◆ **PROBLEM TO WORK ON**
Reproduce the material below word for word, starting at the line that contains "genus: Anemone" and ending at the line that contains "order: Caryophyllales".

· · · ·

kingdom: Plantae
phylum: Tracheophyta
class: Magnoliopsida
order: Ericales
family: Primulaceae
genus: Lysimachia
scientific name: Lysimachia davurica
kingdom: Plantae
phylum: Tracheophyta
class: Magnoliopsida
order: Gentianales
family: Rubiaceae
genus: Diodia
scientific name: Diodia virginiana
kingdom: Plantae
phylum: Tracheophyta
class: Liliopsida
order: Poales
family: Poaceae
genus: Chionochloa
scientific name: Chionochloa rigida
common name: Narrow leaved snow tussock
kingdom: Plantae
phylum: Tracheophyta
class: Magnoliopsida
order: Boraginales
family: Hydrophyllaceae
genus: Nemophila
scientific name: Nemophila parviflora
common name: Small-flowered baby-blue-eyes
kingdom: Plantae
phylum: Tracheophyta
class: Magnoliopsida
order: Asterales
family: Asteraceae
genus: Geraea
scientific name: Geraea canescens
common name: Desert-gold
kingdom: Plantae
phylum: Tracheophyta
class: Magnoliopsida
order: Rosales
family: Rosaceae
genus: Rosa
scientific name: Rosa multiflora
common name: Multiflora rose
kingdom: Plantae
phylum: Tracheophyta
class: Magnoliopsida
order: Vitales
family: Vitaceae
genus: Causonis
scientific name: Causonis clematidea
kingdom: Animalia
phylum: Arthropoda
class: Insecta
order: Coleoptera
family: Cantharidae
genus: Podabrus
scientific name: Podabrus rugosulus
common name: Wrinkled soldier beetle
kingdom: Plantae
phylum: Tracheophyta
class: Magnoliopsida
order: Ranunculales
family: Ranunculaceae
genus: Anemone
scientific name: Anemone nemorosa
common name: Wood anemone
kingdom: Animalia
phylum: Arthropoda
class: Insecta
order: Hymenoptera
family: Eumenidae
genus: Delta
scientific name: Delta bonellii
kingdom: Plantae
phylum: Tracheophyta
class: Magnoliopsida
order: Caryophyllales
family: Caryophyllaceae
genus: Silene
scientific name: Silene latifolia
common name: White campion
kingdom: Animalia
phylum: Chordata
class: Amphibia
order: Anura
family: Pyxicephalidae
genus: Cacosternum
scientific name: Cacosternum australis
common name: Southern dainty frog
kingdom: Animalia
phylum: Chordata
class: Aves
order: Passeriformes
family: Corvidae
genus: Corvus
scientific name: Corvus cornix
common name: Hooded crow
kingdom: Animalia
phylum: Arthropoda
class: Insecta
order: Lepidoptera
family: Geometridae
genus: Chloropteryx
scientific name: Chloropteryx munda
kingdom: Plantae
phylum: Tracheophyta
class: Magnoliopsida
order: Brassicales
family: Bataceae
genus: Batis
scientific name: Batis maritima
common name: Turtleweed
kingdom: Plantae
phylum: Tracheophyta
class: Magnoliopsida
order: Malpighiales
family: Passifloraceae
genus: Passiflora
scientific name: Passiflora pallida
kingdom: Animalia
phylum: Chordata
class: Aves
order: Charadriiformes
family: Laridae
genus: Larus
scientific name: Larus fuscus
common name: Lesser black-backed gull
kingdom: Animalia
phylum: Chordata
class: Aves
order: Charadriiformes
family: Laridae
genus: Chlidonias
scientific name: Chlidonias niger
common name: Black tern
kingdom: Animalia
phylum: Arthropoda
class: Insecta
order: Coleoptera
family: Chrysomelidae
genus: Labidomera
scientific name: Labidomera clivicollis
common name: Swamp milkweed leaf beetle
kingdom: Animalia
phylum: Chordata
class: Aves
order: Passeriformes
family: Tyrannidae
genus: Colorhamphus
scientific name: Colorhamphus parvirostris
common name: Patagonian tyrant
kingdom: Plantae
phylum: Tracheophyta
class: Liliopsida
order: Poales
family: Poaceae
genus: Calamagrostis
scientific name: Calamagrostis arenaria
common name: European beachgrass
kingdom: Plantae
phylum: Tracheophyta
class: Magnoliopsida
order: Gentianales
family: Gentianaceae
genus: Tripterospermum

· · · ·

◆ **THE RESPONSE**
genus: Anemone
scientific name: Anemone nemorosa
common name: Wood anemone
kingdom: Animalia
phylum: Arthropoda
class: Insecta
order: Hymenoptera
family: Eumenidae
genus: Delta
scientific name: Delta bonellii
kingdom: Plantae
phylum: Tracheophyta
class: Magnoliopsida
order: Caryophyllales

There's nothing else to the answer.